La centralità di un'istruzione realmente accessibile è stata sottolineata come pilastro di una società democratica ed equa, evidenziando come le barriere economiche e territoriali continuino a rappresentare ostacoli significativi. Il sistema attuale tende a perpetuare le disuguaglianze di origine familiare, frenando la mobilità sociale e limitando le opportunità per chi proviene da contesti svantaggiati. In risposta, gli studenti hanno proposto misure strutturali come la gratuità completa dei libri di testo, già sperimentata in altri Paesi europei, e l'incremento sostanziale degli investimenti pubblici, per raggiungere livelli adeguati rispetto agli standard europei.
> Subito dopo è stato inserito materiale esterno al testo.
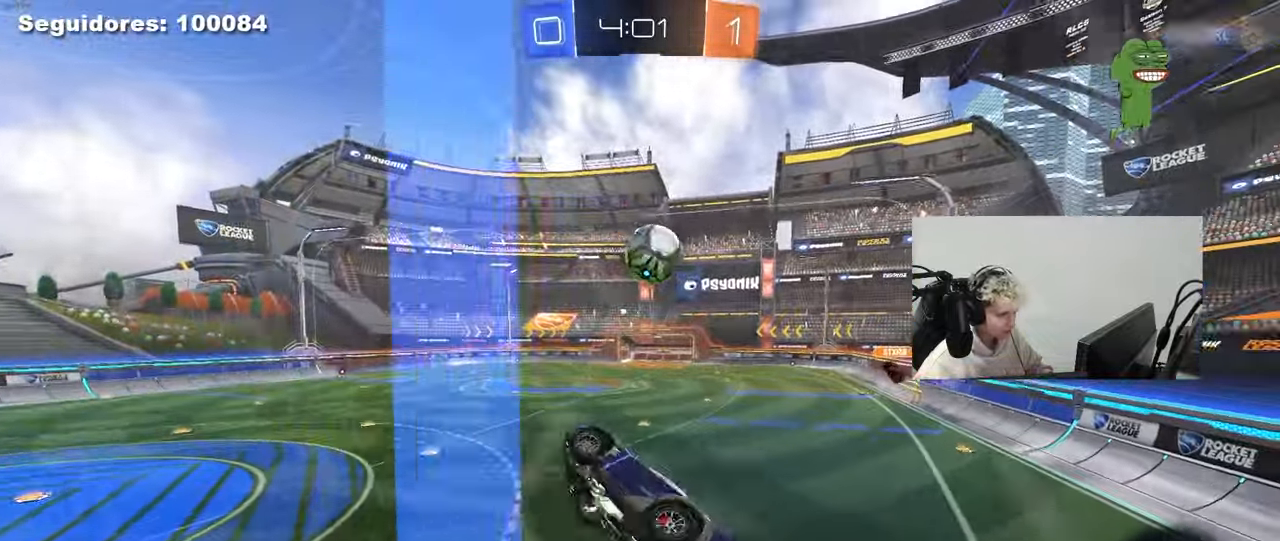
{"keys": ["d", "shift", "w"], "mouse": ["left", "right"], "mouse_move": "still", "events": [[100, "shift", "up"], [200, "d", "down"], [233, "a", "up"], [283, "w", "down"], [333, "d", "up"], [433, "d", "down"], [433, "shift", "down"], [483, "mouse_right", "down"]]}
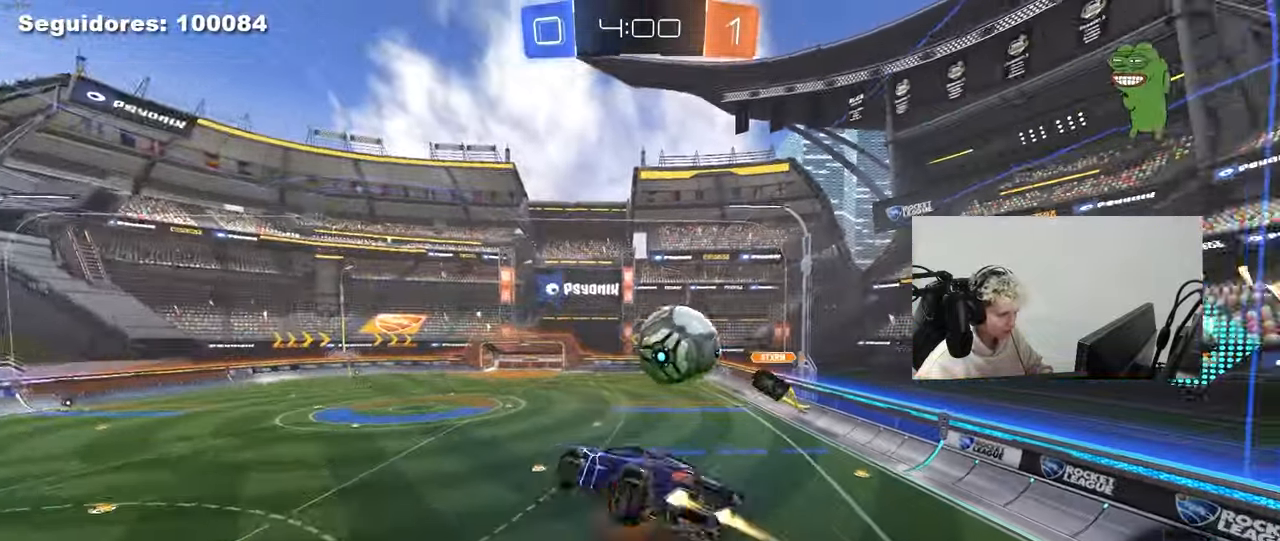
{"keys": ["d", "s", "shift"], "mouse": [], "mouse_move": "still", "events": [[17, "s", "down"], [17, "w", "up"], [67, "mouse_left", "up"], [167, "mouse_right", "up"]]}
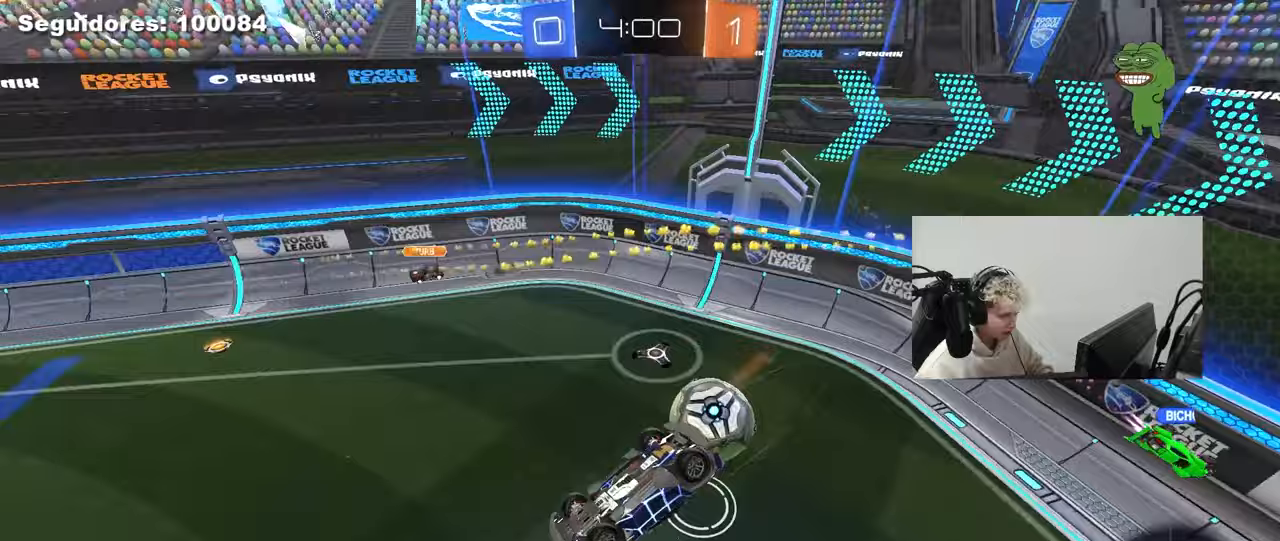
{"keys": ["a", "s"], "mouse": [], "mouse_move": "up", "events": [[33, "s", "up"], [133, "d", "up"], [183, "s", "down"], [233, "a", "down"], [267, "shift", "up"], [267, "space", "down"], [317, "a", "up"], [367, "s", "up"], [417, "a", "down"], [467, "space", "up"], [500, "s", "down"]]}
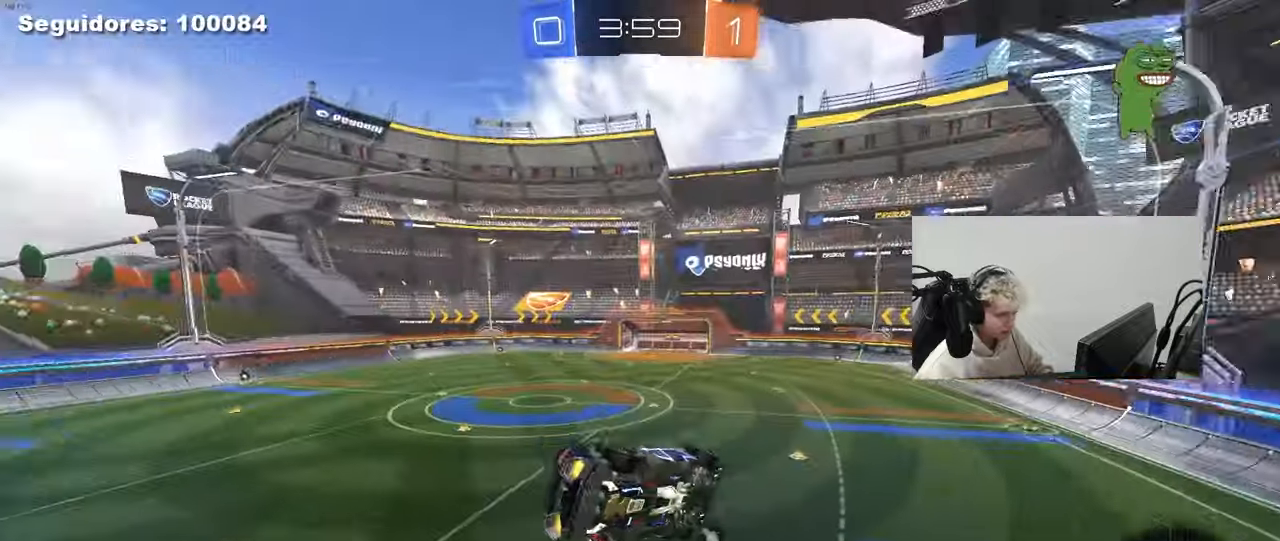
{"keys": ["d"], "mouse": ["left"], "mouse_move": "still", "events": [[150, "a", "up"], [200, "d", "down"], [233, "shift", "down"], [283, "s", "up"], [333, "d", "up"], [333, "mouse_left", "down"], [333, "shift", "up"], [467, "d", "down"]]}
Oltre all’aspetto finanziario, la qualità della vita universitaria è stata evidenziata attraverso la richiesta di mense e alloggi accessibili e dignitosi, fondamentali per garantire pari opportunità agli studenti provenienti da fuori regione e famiglie meno abbienti. L’attenzione si è estesa anche al benessere psicologico, con la proposta di istituire sportelli psicologici in tutte le scuole e università per affrontare il crescente disagio mentale. La manifestazione ha inoltre messo in luce la necessità di una revisione delle politiche educative, puntando a una riforma profonda per superare il sistema classista, ampliando la no-tax area, migliorando le borse di studio e potenziando l’orientamento, soprattutto nelle aree più svantaggiate. Queste istanze rappresentano un appello forte e documentato per costruire un sistema educativo inclusivo, equo e sostenibile nel lungo termine.